- Exercise objective: Rewrite the records from the line that contains "Temperatura (ºC): median" through the end of the records, replacing "chart" with "graph" and leaving everything else unchanged. Leave the pictures out of your answer.
─── Information
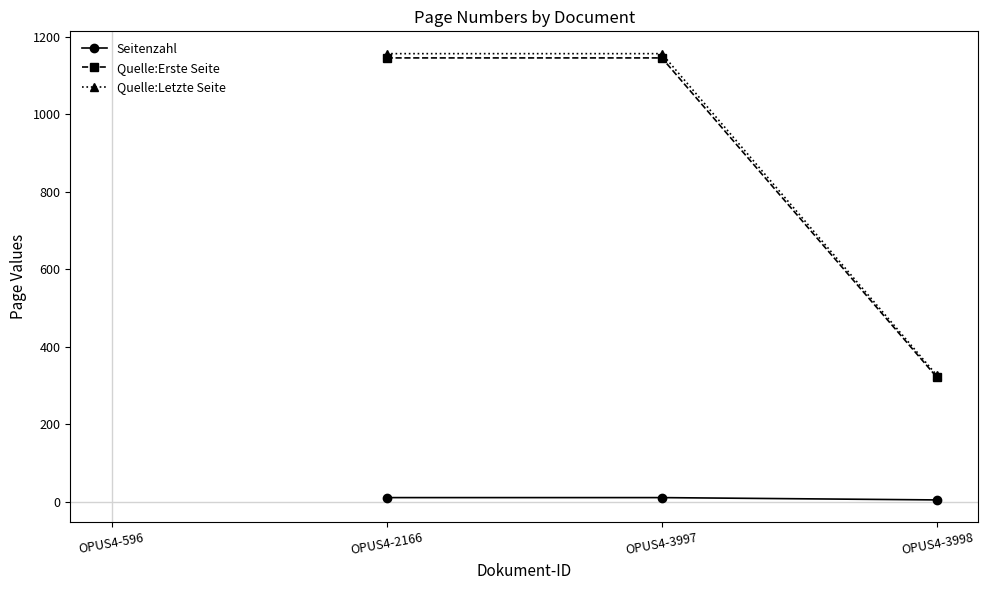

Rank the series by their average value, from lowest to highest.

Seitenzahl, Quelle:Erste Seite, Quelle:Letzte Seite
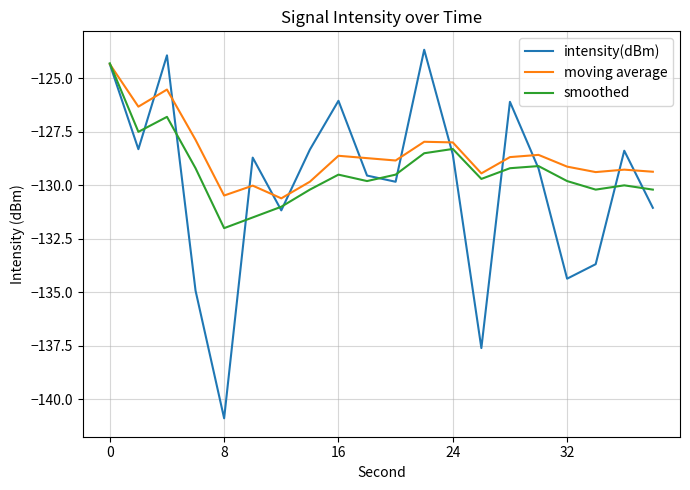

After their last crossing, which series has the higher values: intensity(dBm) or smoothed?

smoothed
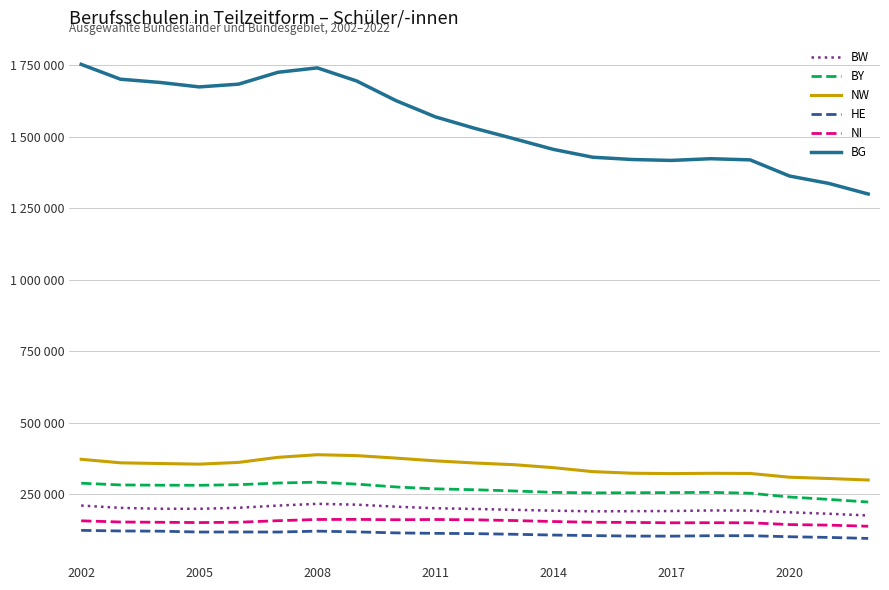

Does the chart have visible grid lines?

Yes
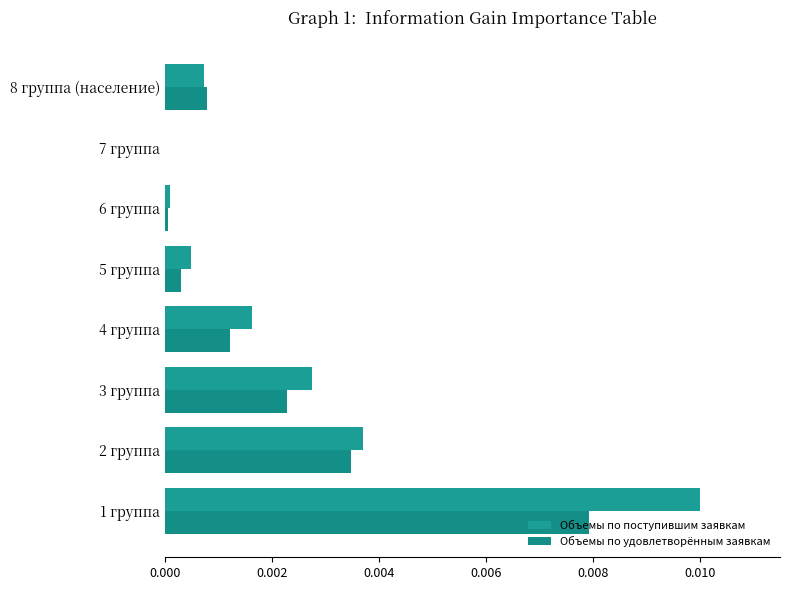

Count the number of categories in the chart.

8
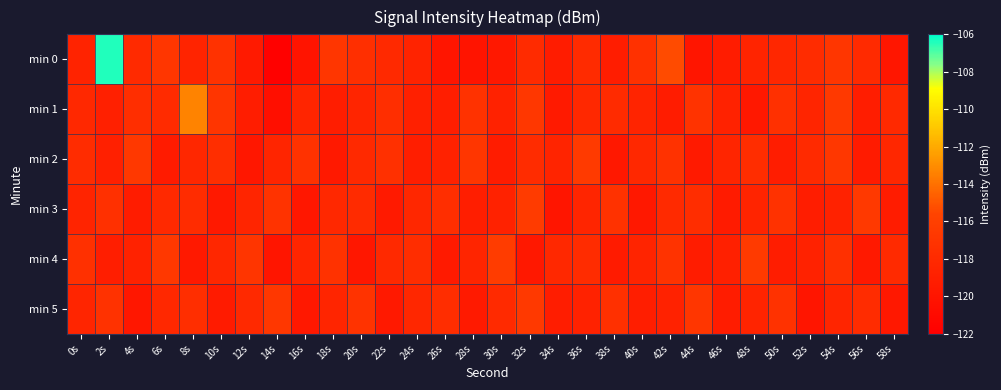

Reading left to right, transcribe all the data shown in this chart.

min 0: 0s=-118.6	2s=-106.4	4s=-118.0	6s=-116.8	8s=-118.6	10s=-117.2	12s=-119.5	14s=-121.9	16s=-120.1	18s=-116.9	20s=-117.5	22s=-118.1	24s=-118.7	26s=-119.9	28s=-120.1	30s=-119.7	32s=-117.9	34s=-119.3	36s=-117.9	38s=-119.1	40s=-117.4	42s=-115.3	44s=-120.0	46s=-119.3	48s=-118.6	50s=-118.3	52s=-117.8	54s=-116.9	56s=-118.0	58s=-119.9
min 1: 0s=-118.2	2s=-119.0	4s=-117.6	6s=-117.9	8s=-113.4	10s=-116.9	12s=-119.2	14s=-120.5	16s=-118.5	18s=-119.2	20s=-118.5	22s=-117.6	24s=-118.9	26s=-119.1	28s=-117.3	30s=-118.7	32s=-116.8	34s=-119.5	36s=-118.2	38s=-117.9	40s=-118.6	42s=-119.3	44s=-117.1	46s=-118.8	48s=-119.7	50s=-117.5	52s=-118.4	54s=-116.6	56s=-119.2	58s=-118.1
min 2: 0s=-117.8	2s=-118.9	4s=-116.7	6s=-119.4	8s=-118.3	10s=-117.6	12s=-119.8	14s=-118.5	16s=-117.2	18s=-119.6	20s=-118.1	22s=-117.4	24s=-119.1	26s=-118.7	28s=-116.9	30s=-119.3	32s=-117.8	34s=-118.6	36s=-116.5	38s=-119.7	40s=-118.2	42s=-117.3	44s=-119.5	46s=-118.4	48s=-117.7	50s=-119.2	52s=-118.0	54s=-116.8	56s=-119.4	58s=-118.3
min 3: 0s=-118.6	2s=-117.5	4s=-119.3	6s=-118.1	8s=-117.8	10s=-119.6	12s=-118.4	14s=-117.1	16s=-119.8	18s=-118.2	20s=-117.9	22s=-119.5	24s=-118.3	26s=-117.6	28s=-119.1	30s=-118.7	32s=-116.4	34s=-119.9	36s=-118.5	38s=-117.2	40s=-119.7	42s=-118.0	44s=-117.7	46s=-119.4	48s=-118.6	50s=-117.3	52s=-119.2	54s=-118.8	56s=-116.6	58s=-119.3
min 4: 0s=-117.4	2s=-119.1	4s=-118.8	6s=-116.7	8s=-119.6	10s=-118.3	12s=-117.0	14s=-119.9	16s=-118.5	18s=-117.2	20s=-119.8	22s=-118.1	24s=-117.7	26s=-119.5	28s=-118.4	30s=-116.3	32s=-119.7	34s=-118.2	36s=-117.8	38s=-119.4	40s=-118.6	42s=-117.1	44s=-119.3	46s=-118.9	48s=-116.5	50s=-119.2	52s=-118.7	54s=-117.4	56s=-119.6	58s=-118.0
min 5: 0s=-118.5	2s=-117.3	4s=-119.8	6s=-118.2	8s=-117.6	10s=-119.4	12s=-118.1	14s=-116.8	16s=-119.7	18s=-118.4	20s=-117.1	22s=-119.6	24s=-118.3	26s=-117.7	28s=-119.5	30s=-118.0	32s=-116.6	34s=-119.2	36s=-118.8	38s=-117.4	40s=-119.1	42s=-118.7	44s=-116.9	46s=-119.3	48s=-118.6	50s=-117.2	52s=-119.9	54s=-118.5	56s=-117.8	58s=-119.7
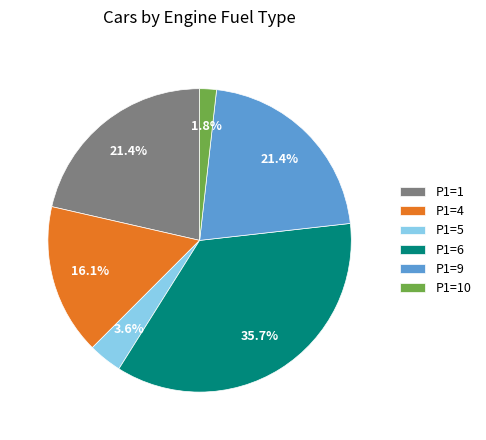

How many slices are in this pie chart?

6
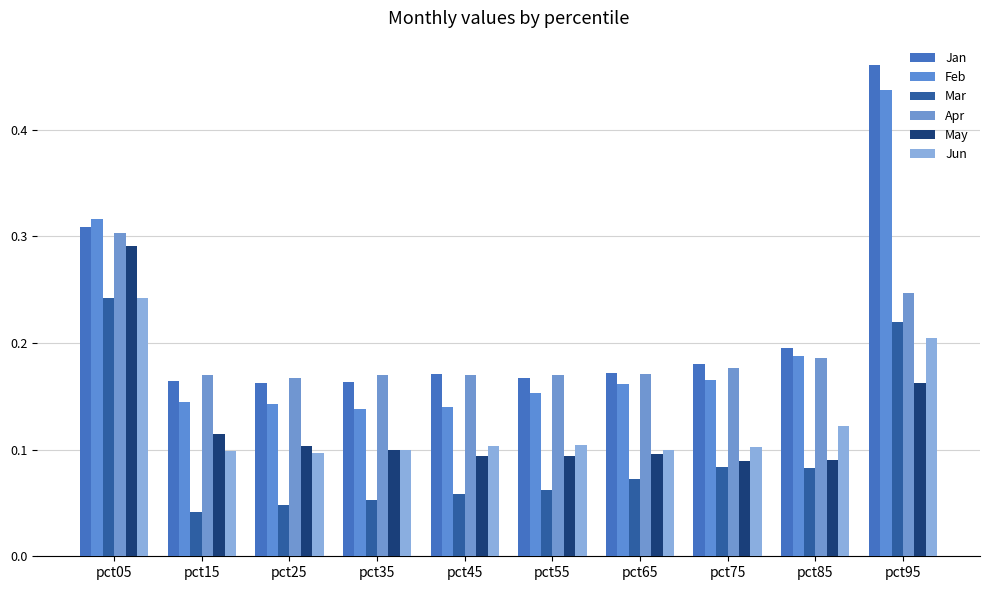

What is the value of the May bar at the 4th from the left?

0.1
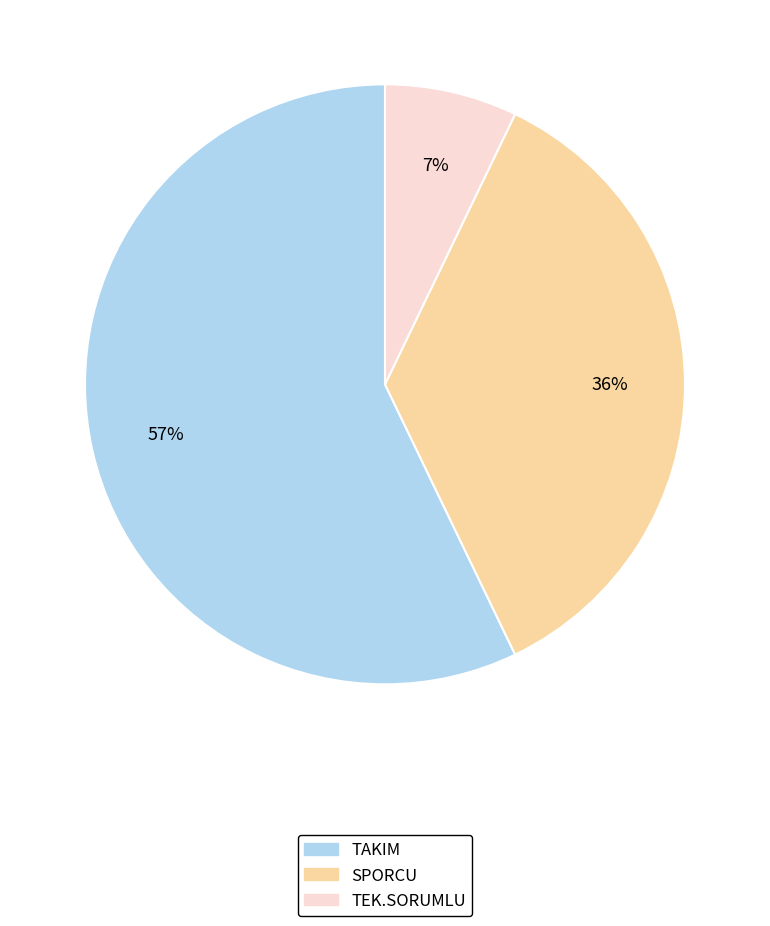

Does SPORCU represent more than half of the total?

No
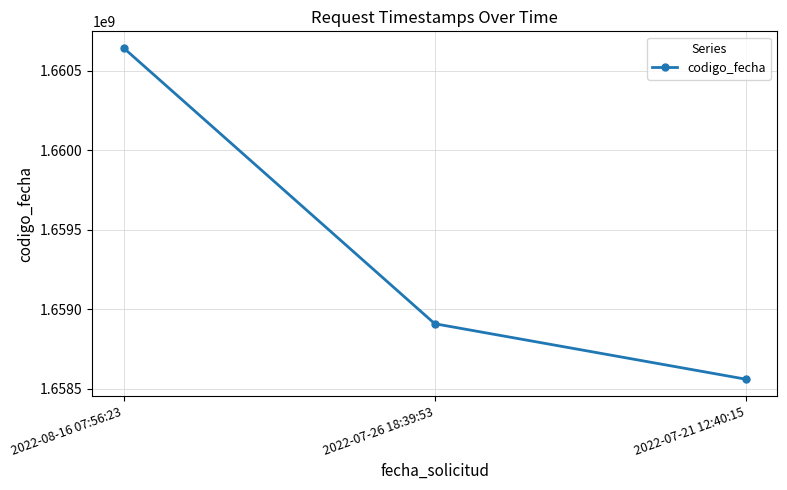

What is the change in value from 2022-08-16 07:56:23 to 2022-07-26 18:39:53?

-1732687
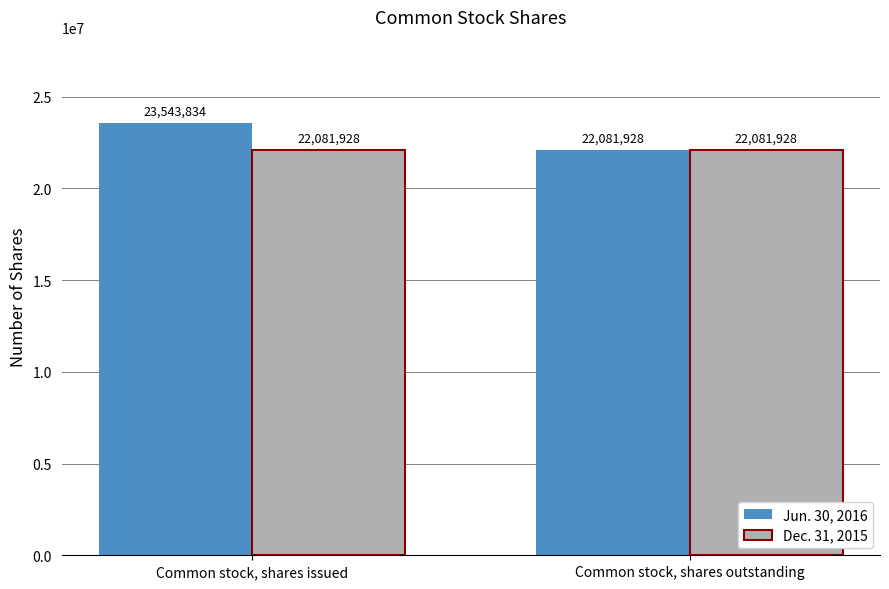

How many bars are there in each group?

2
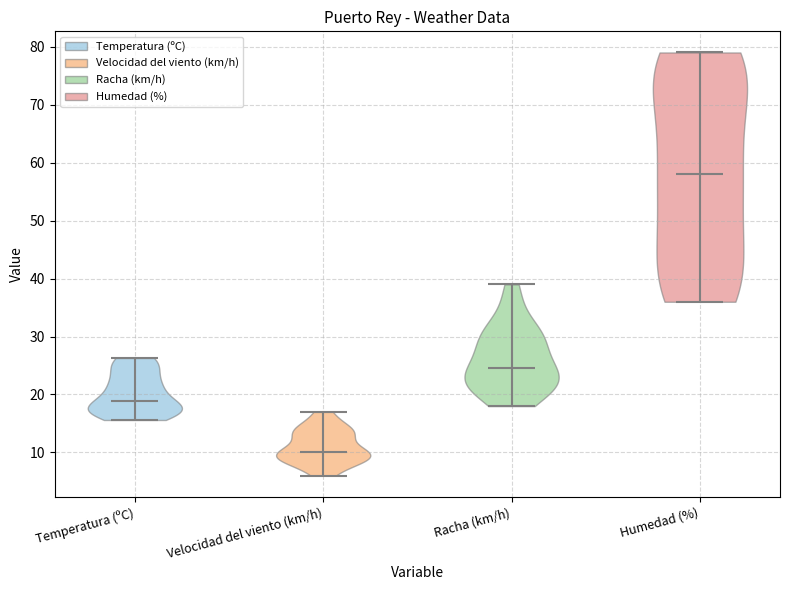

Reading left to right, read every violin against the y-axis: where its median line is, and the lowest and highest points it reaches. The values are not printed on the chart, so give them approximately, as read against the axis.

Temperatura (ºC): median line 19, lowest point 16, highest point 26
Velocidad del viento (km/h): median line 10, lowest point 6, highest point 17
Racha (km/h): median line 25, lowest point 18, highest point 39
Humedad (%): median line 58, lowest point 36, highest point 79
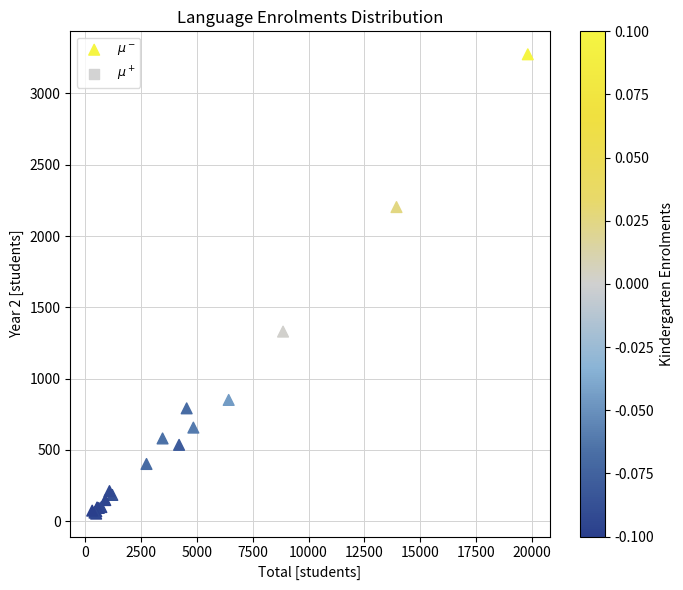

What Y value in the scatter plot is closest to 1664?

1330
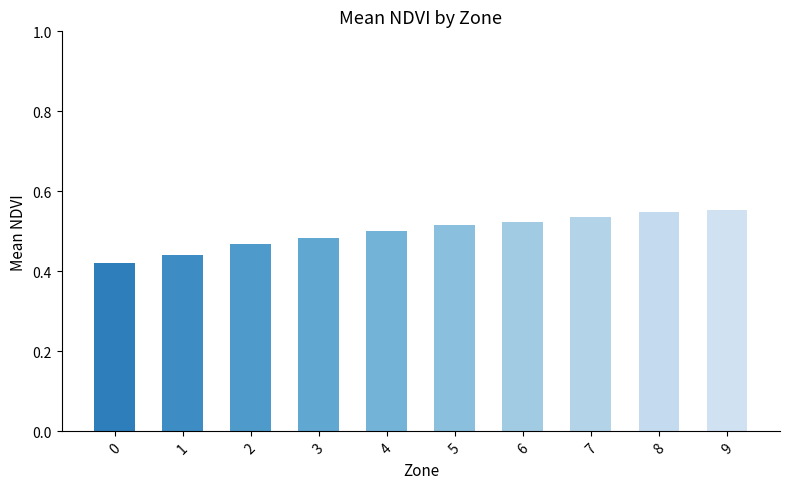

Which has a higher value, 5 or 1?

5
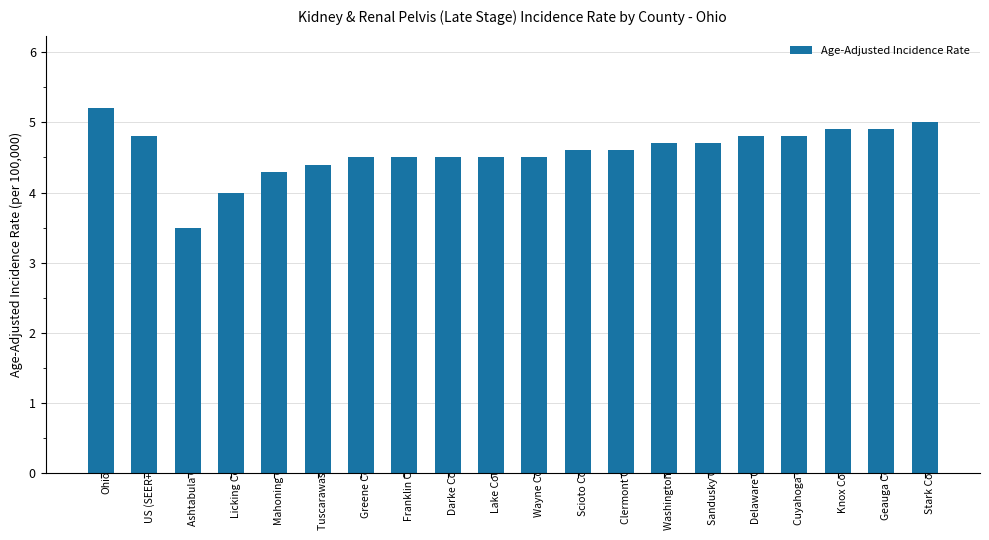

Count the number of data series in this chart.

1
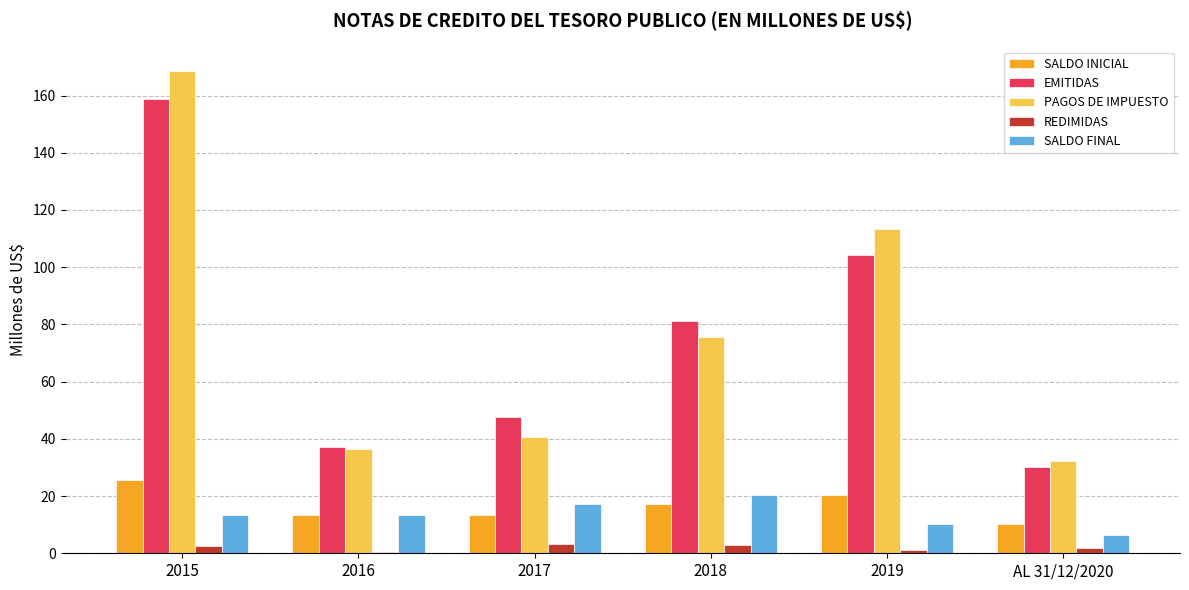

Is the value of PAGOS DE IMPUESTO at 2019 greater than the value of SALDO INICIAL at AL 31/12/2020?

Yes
──────
- Exercise output:
Temperatura (ºC): median line 19, lowest point 16, highest point 26
Velocidad del viento (km/h): median line 10, lowest point 6, highest point 17
Racha (km/h): median line 25, lowest point 18, highest point 39
Humedad (%): median line 58, lowest point 36, highest point 79

What Y value in the scatter plot is closest to 1664?

1330

Which has a higher value, 5 or 1?

5

Count the number of data series in this graph.

1

Is the value of PAGOS DE IMPUESTO at 2019 greater than the value of SALDO INICIAL at AL 31/12/2020?

Yes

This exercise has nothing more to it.